Tout comme dans mon travail, le fossé entre le discours et la réalité me paraissait se creuser de manière insupportable : créer une demande de plus en plus forte en glissant une première offre a priori anodine. Le toboggan à pente très ténue d'un vocabulaire d'outre-Atlantique, introduisant la notion de clientèle dans une profession à l’aura altruiste, voilà qui m’interpellait avec force, que je l’agrée ou que je m’en défende : tout travail mérite salaire, tout travail a ses prestataires.  Je m'en suis défendue tant que la sécurité du groupe m'a été nécessaire (et que crier haro et au loup me tenait chaud - et puis, ensuite... j'ai agréé, comme une manifestation de bon sens que c'est, rien moins. Et puis je commençais à avoir trop chaud, à respirer mal: trop penser dans un endroit exigu, ça pompe l'air du cerveau.                                             

 

     Bref : je mettais de plus en plus d’énergie à consolider un mensonge à moi-même et aux autres – et je réussissais de moins en moins à dissimuler ce qu’il m’en coûtait d’être là : actes de rébellion, discrets ou sous forme d’actings fusant de manière incontrôlée. Encore heureux que je n'aie pas posé culotte dans le bureau de mes chefs, ce n'était pas l'envie qui m'en manquait.

Tout ceci à mis plus longtemps que la longueur d’un paragraphe à sortir au grand jour ; entretemps, sur le plan privé, j’ai même réussi à croire que si je sortais de la norme du couple, cela devait signifier que je devais être lesbienne-dans-le-placard. Je me souviens encore de la mine "Bon sang, mais c'est bien sûr!" de quelqu'un de ma famille quand je me suis posé la question à haute voix en sa présence.

Essayé, pas pu. Voilà pour la question…

 

     Thérapie, thérapie : déconstruire sa vie, la faire parfois douloureusement voler en éclats, pour devenir ce qu’on est. On ne cesse jamais d’être soi ; mais cesser de se cacher des autres ou, plus sournois, de soi-même… toute l’affaire est là.


Décortiquez; défaites, patiemment, les petites griffes du quotidien qui vous mènent jour après jour à des endroits qui finissent par vous désespérer, au sens littéral du mot ; par vous priver d’espoir, du ressort du changement.

Il est des graines obtuses qu’on tente d’ouvrir pendant des mois, des pistaches merdiques qui ne valent pas le coup de dent qu’on y met - la gencive s’ouvre et saigne ; bien plus tard, si elles ont toujours fermées, il suffit de les balayer en poubelle – boaf.
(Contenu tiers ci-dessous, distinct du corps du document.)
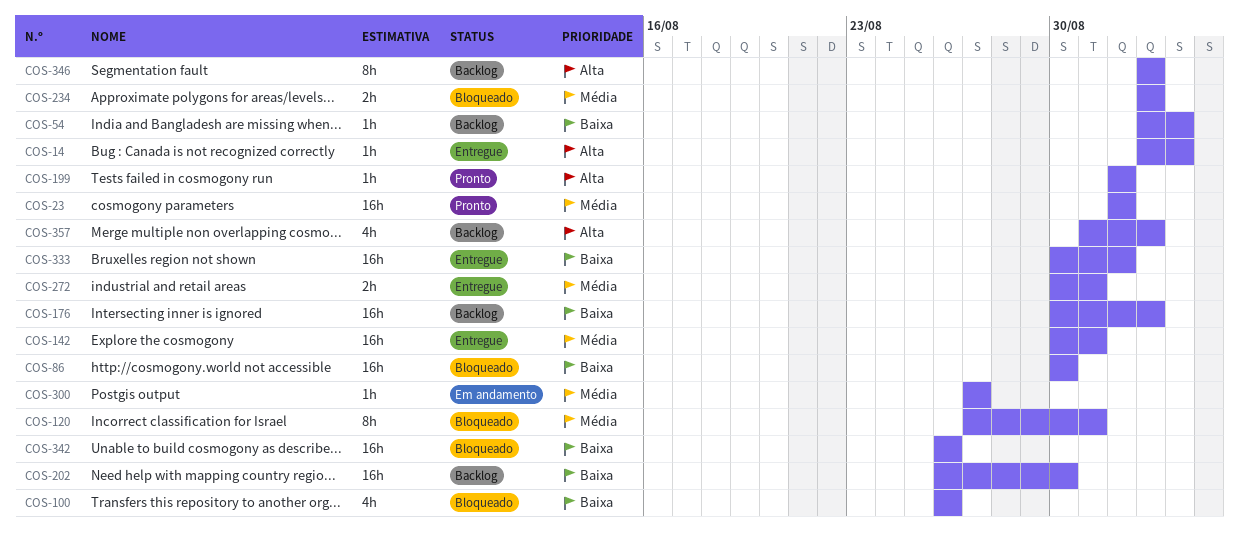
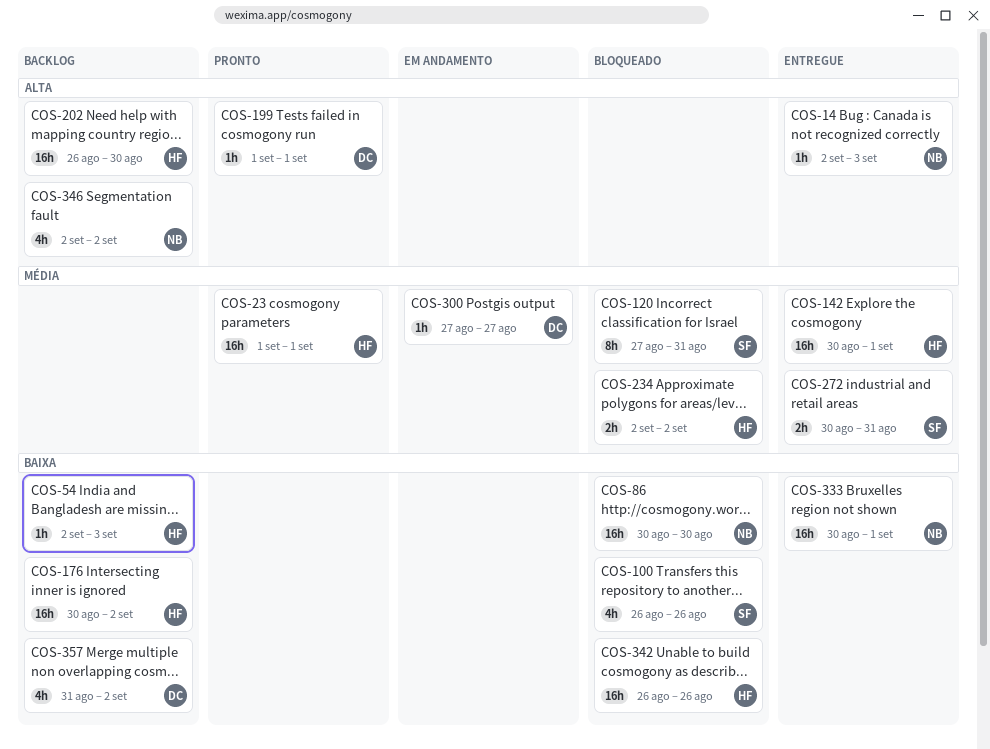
COS-142, due: Aug 31 -> Sep 1
COS-202, priority: Baixa -> Alta
COS-346, estimate: 8h -> 4h
COS-357, priority: Alta -> Baixa

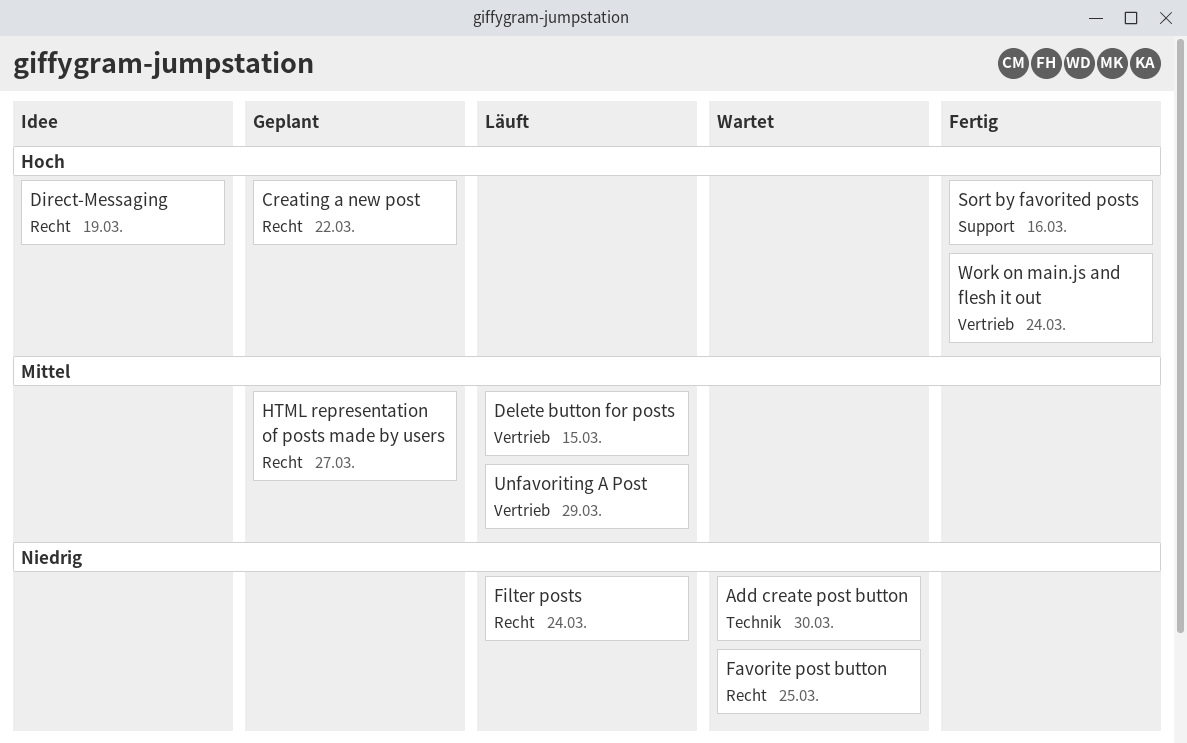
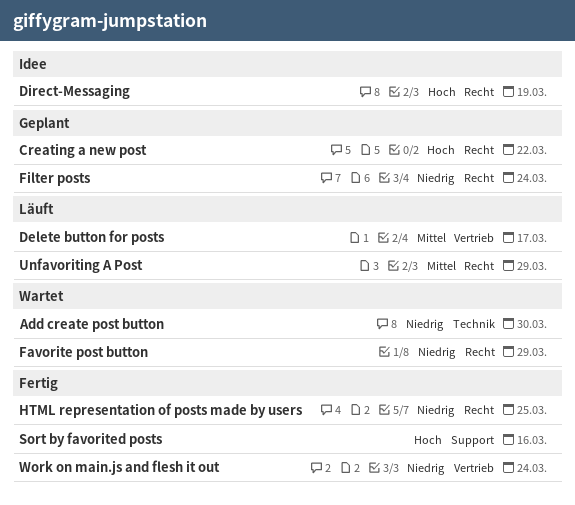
Delete button for posts, due: Mar 15 -> Mar 17
Favorite post button, due: Mar 25 -> Mar 29
Filter posts, status: Läuft -> Geplant
HTML representation of posts made by users, status: Geplant -> Fertig
HTML representation of posts made by users, priority: Mittel -> Niedrig
HTML representation of posts made by users, due: Mar 27 -> Mar 25
Unfavoriting A Post, label: Vertrieb -> Recht
Work on main.js and flesh it out, priority: Hoch -> Niedrig

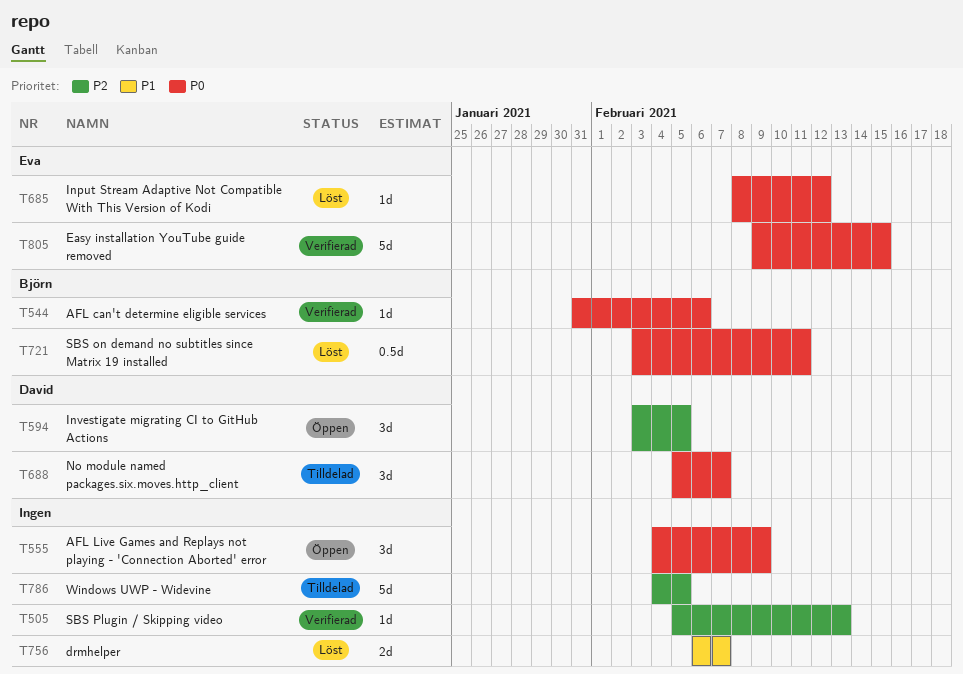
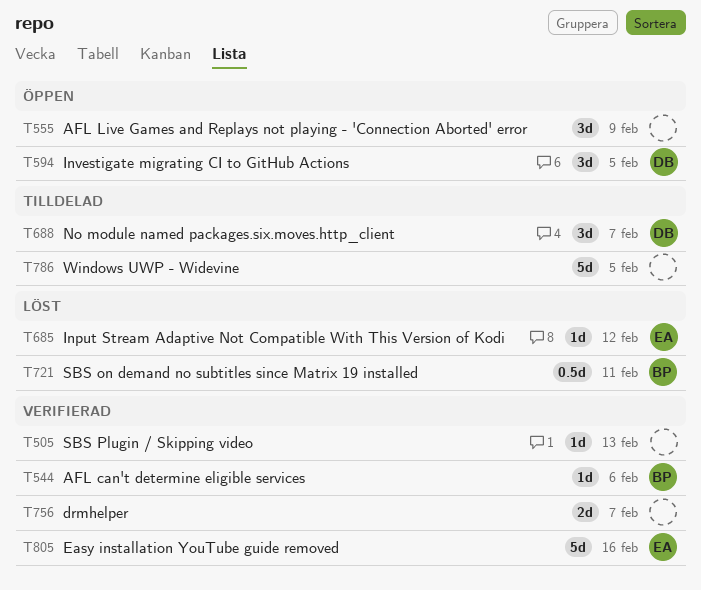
T756, status: Löst -> Verifierad
T805, due: Feb 15 -> Feb 16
J’ai bien réfléchi au sens dont elles sont porteuses, et ma conclusion c’est qu’elles ne servent qu’à nous occuper le temps qu’on décide de se confronter à ce qu’il serait trop dur de travailler si ces mini-moules ligneuses ne se présentaient providentiellement pour capter notre attention… elles nous protègent, en somme, le temps de refaire nos forces.

 

Il y a aussi des moments de prodige où le ciel gris se déchire d’un coup, et où on croit recueillir la grâce divine, le pardon, le miracle, la plénitude. On pleure de joie. C’est immense, à recevoir… et parfois le contrecoup à gérer s’avère également costaud : retomber sur ses pattes, digérer, intégrer au quotidien - car les autres n'ont pas tout suivi, et votre bonheur ne peut pas toujours être partagé.
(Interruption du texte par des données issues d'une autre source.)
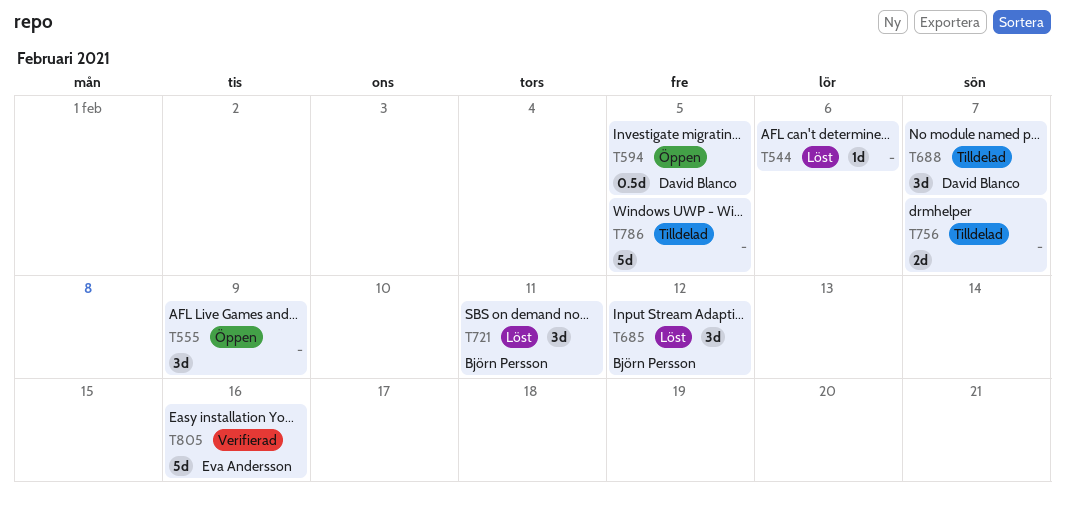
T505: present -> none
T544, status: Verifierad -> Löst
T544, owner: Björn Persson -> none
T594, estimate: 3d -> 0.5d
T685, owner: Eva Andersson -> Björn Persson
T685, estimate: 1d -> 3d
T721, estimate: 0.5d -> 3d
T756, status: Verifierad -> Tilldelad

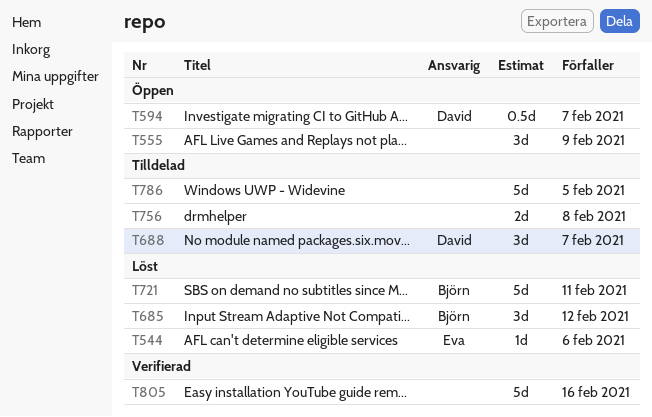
T544, owner: none -> Eva Andersson
T594, due: Feb 5 -> Feb 7
T721, estimate: 3d -> 5d
T756, due: Feb 7 -> Feb 8
T805, owner: Eva Andersson -> none

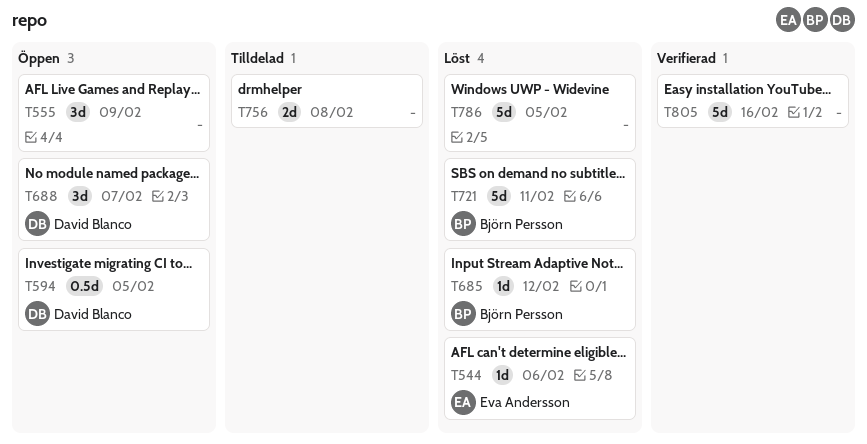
T594, due: Feb 7 -> Feb 5
T685, estimate: 3d -> 1d
T688, status: Tilldelad -> Öppen
T786, status: Tilldelad -> Löst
D’autres fois, ce sont trois jours de pleurs désespérés qui nous sont réservés, qui nettoient l’atmosphère un bon bout. Mais pas tout. Du ciel de traîne, il y en a toujours. Rien en fait n’est jamais réglé : on prend juste conscience de ses cicatrices, on apprend à les ménager, à les contourner. A les surveiller du coin de l’œil, des fois que.

 

     A terme, résultat des courses : professionnellement, je paie mes factures avec un job alimentaire – je m’arrange pour me tenir à un endroit où l’inconfort est réduit au maximum; j'ai un rôle de leader distancié, de semi-bureaucrate de terrain, de médiatrice ; relativement bien payé, après 25 ans dans la mêlée… l’autre moitié de mon temps est consacré, dans mon nouveau créneau professionnel de limier sur Internet, à bâtir le job de mes rêves… puisqu’il n’existe pas, en fait.

Et pour le privé… j’ai accepté que la solitude soit ma préférence, j’ai noué des liens avec des gens et des partenaires qui acceptent et valident mon besoin de distance – c’est mieux de caler l’œuf de Colomb sur son assise émiettée que de se le prendre où je pense. Des êtres qui, en se posant des questions similaires, raisonnent et résonnent sur un mode harmonique concordant avec le mien. Encore fallait-il les trouver… et pour ce faire, être claire sur mes attentes et mes possibilités. Merci mes chéris, infiniment.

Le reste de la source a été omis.